Collected data:
* * * * *

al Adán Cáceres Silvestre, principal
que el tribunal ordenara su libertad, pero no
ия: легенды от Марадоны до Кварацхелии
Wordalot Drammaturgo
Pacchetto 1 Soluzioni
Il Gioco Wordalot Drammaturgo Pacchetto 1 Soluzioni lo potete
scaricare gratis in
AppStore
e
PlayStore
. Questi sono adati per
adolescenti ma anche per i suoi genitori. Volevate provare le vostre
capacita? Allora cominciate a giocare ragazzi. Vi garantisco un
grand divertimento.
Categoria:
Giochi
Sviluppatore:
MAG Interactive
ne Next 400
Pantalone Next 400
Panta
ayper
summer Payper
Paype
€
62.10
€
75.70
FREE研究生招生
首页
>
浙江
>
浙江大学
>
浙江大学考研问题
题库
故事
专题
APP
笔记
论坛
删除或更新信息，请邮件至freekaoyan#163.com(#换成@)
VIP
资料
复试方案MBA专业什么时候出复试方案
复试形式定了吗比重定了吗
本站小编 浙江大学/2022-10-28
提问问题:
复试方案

* * * * *

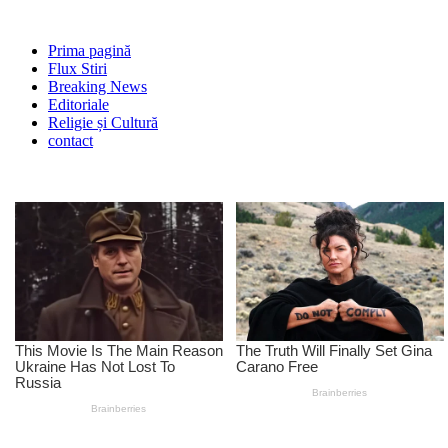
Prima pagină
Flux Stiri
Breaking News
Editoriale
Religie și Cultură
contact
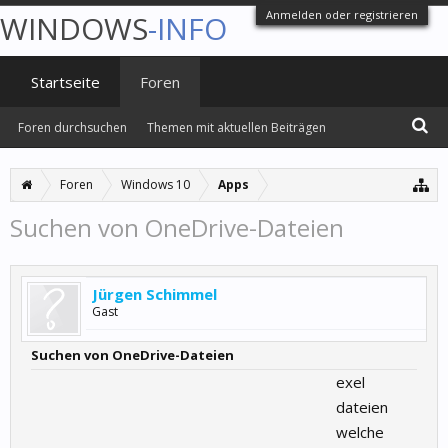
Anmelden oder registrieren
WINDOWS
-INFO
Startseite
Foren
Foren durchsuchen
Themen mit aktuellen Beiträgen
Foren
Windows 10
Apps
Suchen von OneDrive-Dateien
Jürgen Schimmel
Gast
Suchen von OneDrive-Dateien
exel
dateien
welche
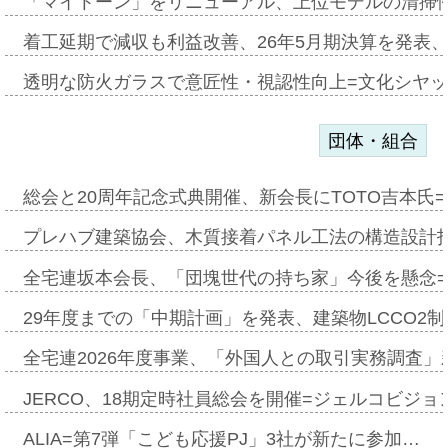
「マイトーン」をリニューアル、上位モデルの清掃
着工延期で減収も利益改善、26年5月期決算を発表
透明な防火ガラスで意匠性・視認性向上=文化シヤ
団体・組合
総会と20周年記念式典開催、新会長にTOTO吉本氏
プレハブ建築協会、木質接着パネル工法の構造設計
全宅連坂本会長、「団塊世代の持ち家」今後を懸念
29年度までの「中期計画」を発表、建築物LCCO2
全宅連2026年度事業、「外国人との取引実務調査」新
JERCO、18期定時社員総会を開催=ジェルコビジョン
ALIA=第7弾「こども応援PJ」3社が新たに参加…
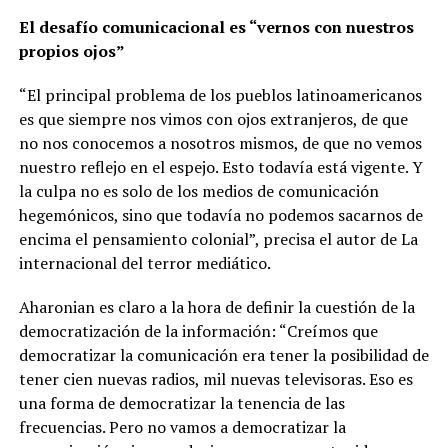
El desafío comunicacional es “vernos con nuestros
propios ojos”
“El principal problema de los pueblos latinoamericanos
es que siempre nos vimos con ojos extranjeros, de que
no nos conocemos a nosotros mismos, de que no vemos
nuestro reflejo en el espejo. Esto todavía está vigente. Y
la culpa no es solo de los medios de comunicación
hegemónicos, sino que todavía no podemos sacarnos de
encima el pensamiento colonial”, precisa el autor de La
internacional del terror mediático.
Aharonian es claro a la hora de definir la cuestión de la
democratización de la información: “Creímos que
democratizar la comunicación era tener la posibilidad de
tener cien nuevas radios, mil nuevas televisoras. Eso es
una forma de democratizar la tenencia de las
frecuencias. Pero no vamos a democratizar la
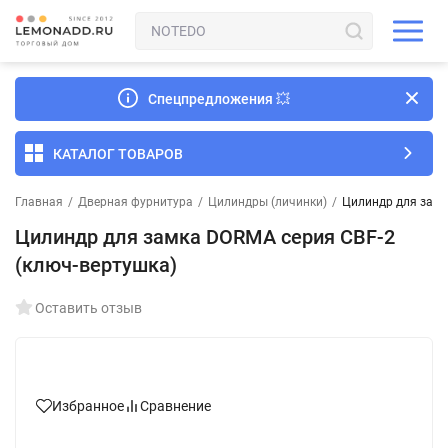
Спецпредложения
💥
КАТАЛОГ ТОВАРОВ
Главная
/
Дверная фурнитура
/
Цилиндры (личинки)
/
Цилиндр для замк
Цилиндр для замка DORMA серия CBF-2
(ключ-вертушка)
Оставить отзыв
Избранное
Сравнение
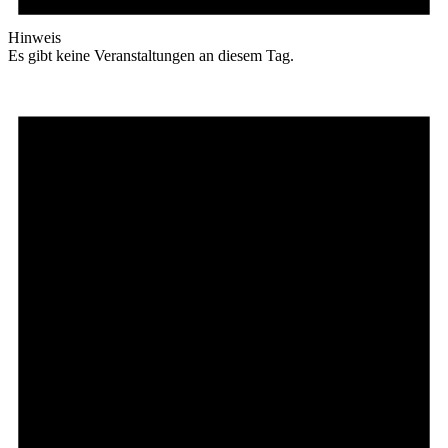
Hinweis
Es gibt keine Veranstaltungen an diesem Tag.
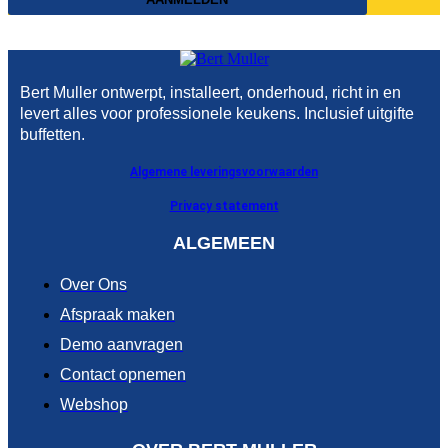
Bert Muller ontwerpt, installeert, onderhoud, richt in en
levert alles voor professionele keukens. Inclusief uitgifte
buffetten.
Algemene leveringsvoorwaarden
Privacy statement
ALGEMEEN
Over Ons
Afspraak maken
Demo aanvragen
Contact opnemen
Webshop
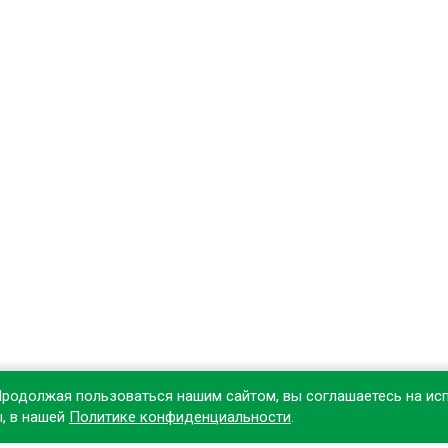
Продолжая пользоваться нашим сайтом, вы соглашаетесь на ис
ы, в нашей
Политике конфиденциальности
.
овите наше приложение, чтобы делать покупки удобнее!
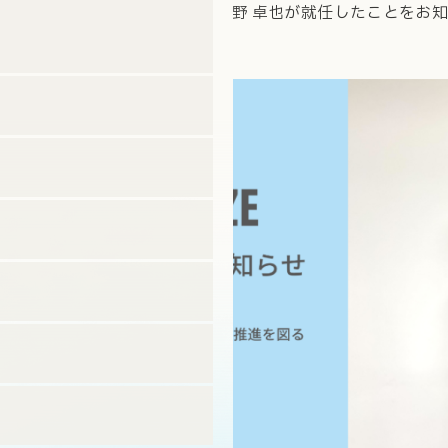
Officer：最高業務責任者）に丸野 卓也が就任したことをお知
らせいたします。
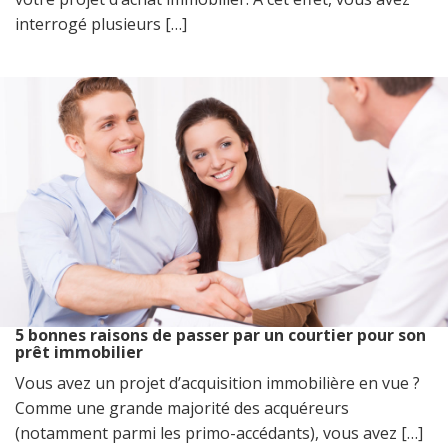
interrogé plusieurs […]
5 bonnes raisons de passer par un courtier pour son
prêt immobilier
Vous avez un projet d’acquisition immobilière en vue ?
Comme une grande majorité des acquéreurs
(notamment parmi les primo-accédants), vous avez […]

* * * * *

What you give back must be the stretch above, starting at the line with "al Adán Cáceres Silvestre, principal" and ending at the line with "capacita? Allora cominciate", copied exactly.

* ANSWER FOR THIS EXERCISE *
al Adán Cáceres Silvestre, principal
que el tribunal ordenara su libertad, pero no
ия: легенды от Марадоны до Кварацхелии
Wordalot Drammaturgo
Pacchetto 1 Soluzioni
Il Gioco Wordalot Drammaturgo Pacchetto 1 Soluzioni lo potete
scaricare gratis in
AppStore
e
PlayStore
. Questi sono adati per
adolescenti ma anche per i suoi genitori. Volevate provare le vostre
capacita? Allora cominciate a giocare ragazzi. Vi garantisco un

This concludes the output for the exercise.